I sat down on the foot of the bed, as the doctor entered the room, "You must be Mark. I'm Doctor Watts." He said walking over and shaking my hand. He gave a sympathetic smile, and ran me through the details of the incident.

"He went to turn onto an off ramp and got hit by a drunk driver. His car flipped four times and landed in a ditch. Somehow he survived through all of that and made it back to the hospital, my daughter is actually a big fan of both of your channels, shes the one who told me to call you."

I let out a weak smile, "Tell her Markimoo says thank you...." I said looking down as i felt a hand slide onto mine.

"Tell her Jackaboy says thank you as well..." His voice, so faint, it hurt seeing him like that. I turned my head and let out a small smile. How can this dork still smile at a time like this. I would never understand, but he was still in high spirits.

I smiled and squeezed his hand, "How ya feeling babe?" I said trying to keep my composer.

He smiled faintly and looked around the room, "Oh, I'm okay I guess." He was in a daze, shocked maybe. He wasn't all there, so he could quite possibly have head trauma.

I stayed next to him, talking about the life that we were going to have together, the good times, the bad times, the future. Until he went into a coughing fit, he was coughing up ungodly amounts of blood. I was rushed out of the room and was left pacing in the hallway.

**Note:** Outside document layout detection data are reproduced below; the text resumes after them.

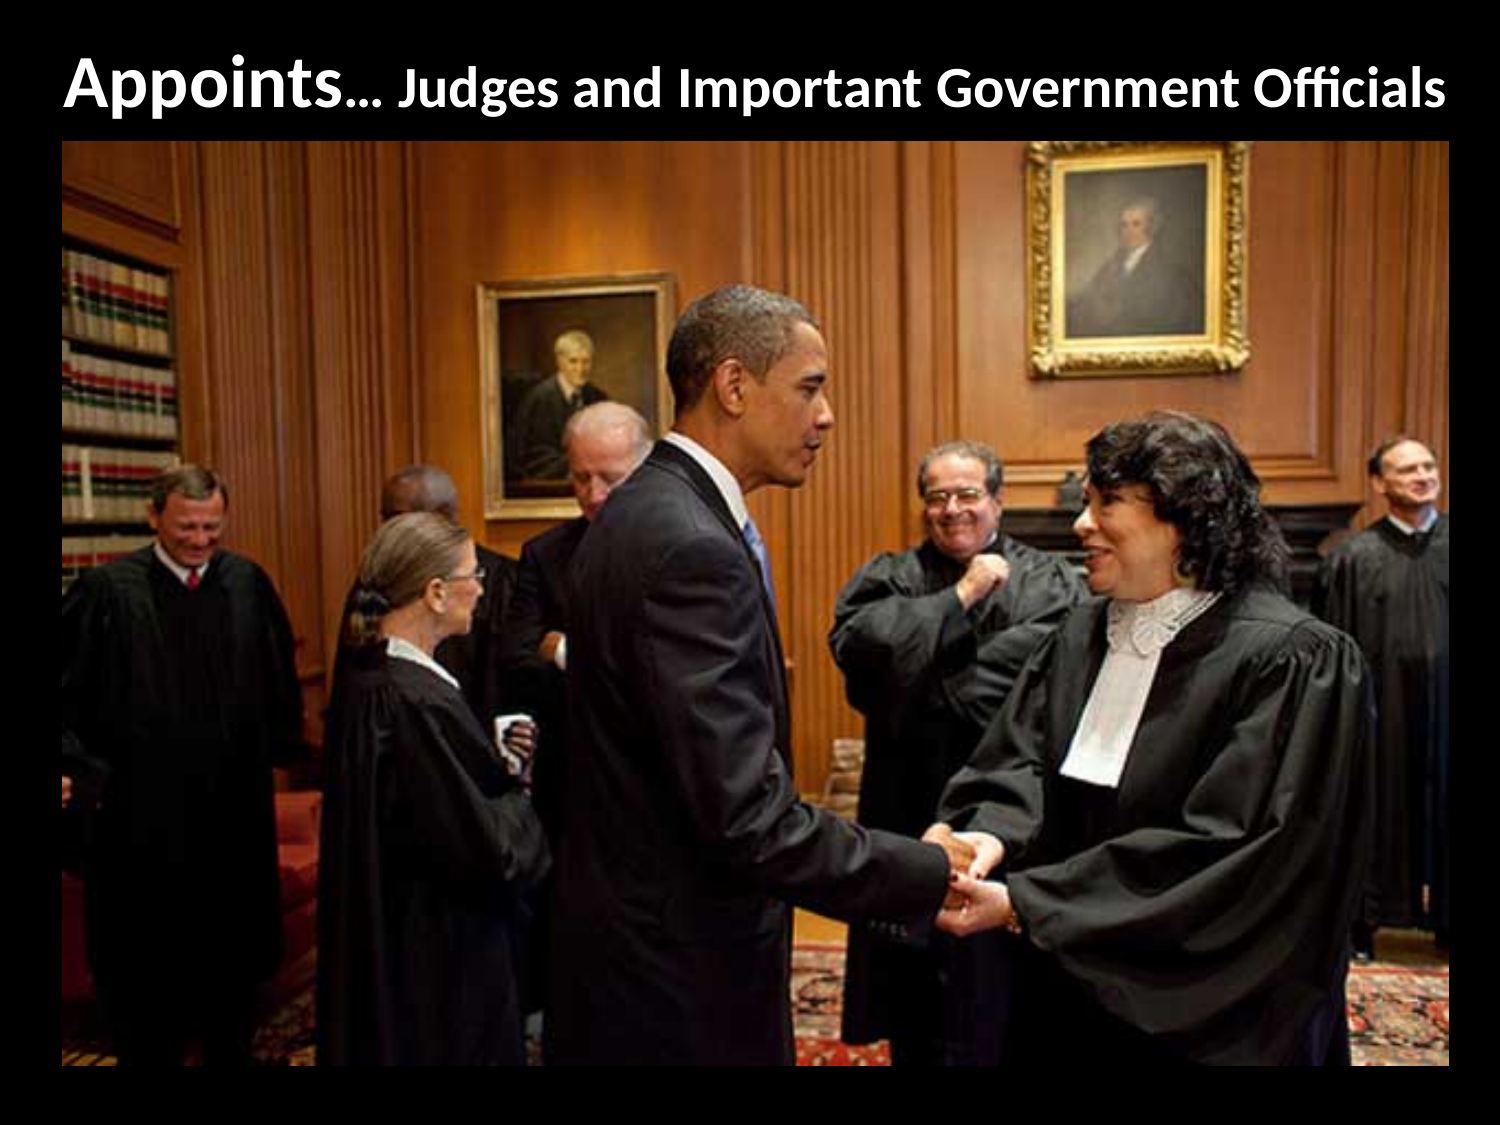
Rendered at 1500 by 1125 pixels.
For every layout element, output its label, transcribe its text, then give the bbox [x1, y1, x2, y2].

picture [62, 141, 1449, 1066]
text_box Appoints… Judges and Important Government Officials [48, 24, 1463, 130]
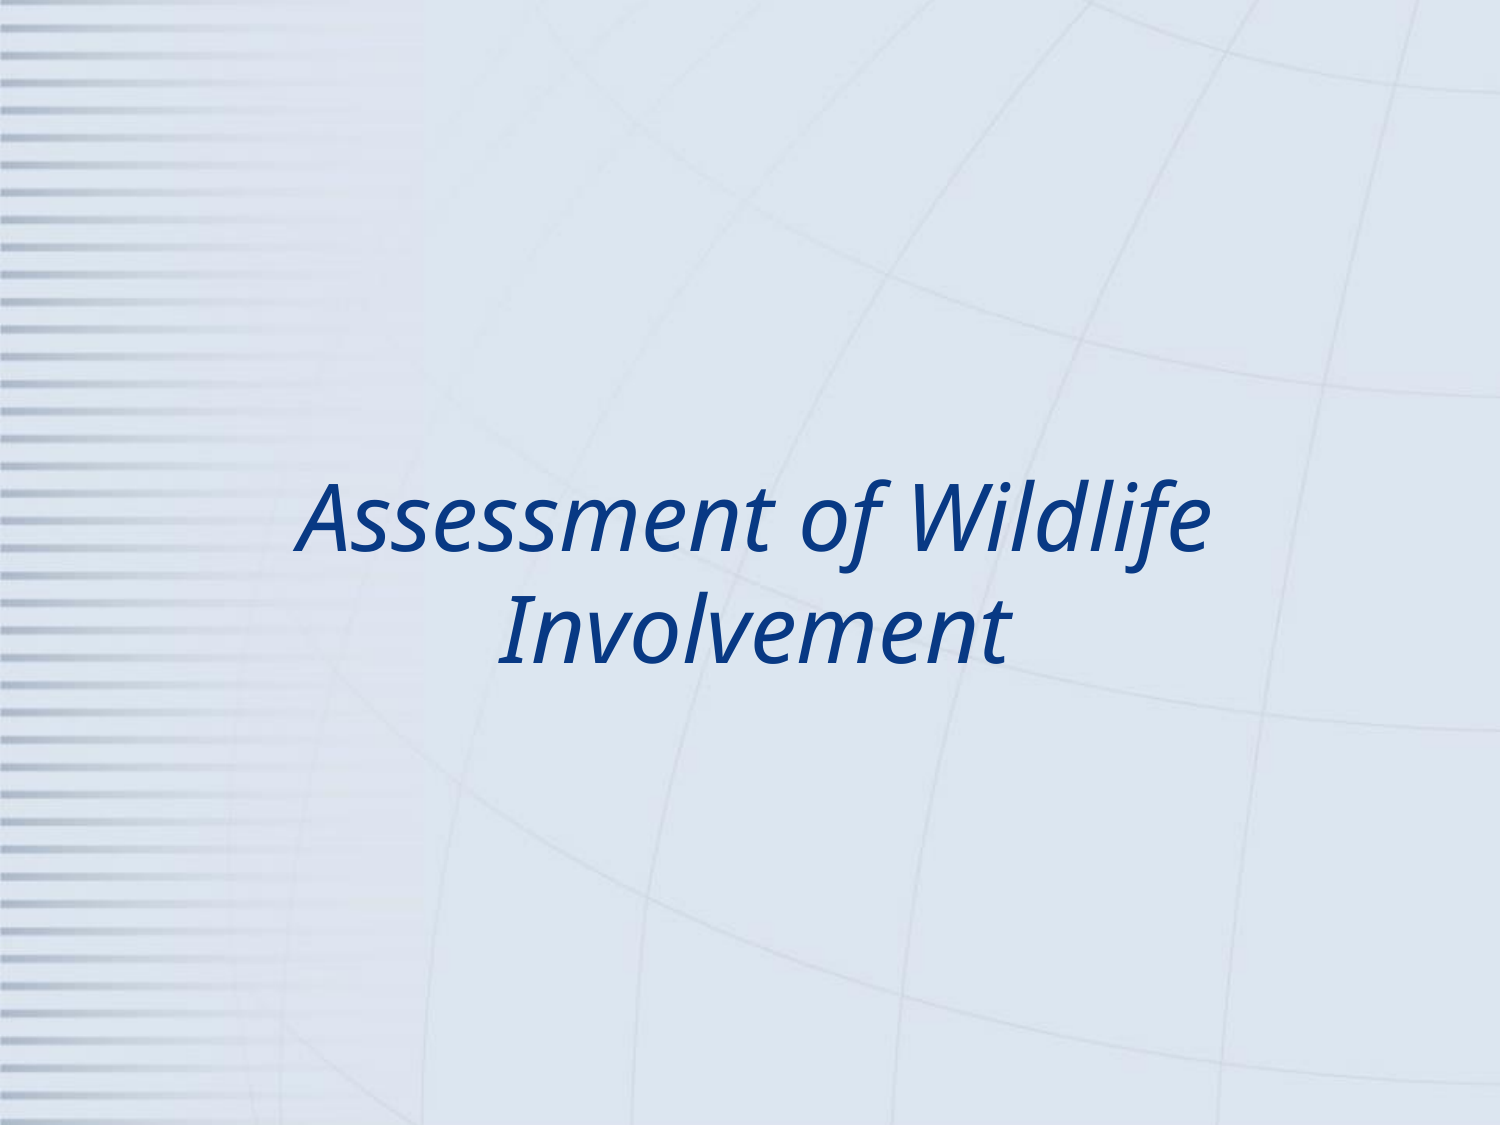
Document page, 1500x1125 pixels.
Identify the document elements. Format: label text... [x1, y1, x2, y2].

I soon heard, the line, go flat.

*Two Weeks Later*

I sat on the ground, near the grave site, of the man I loved. Tears stung my eyes, he would never come back to me. Ever. I twisted the gold ring on my ring finger. Before he had passed away, he had written me a letter. I couldn't get the courage to open it. I knew I had to. I took a deep shaky, breath, and reached into my pocket, pulling out the folded piece of paper. I slowly opened it up, revealing Sean's slightly messy handwriting, one thing among a lot of things that I was going to miss about him. I slowly began to read it.

Dear Mark,

When you read this, I will be gone from your arms, but I know that I will never be gone from your heart. I know that you will forever hold me in your heart. Keep me with ya no matter what. Take care of Gizmo for me, and ma and dad. I know you'll miss me but you don't have to. Even though you will. Look ,keep it up, keep that fat head held high and remember that I will love you forever and always no matter what, through all of the times, good, bad or indifferent, I'm always gonna be there watchin over ya, your my best friend, my love and my life. So long as your alive, I'm alive and I know that you will keep my spirit alive. I love you Mark, I always have, and always will.

-Love and Best wishes from yours truly, Jackaboy

P.S. Booper Dooper, I can't wait to see you again Mr. Iplier.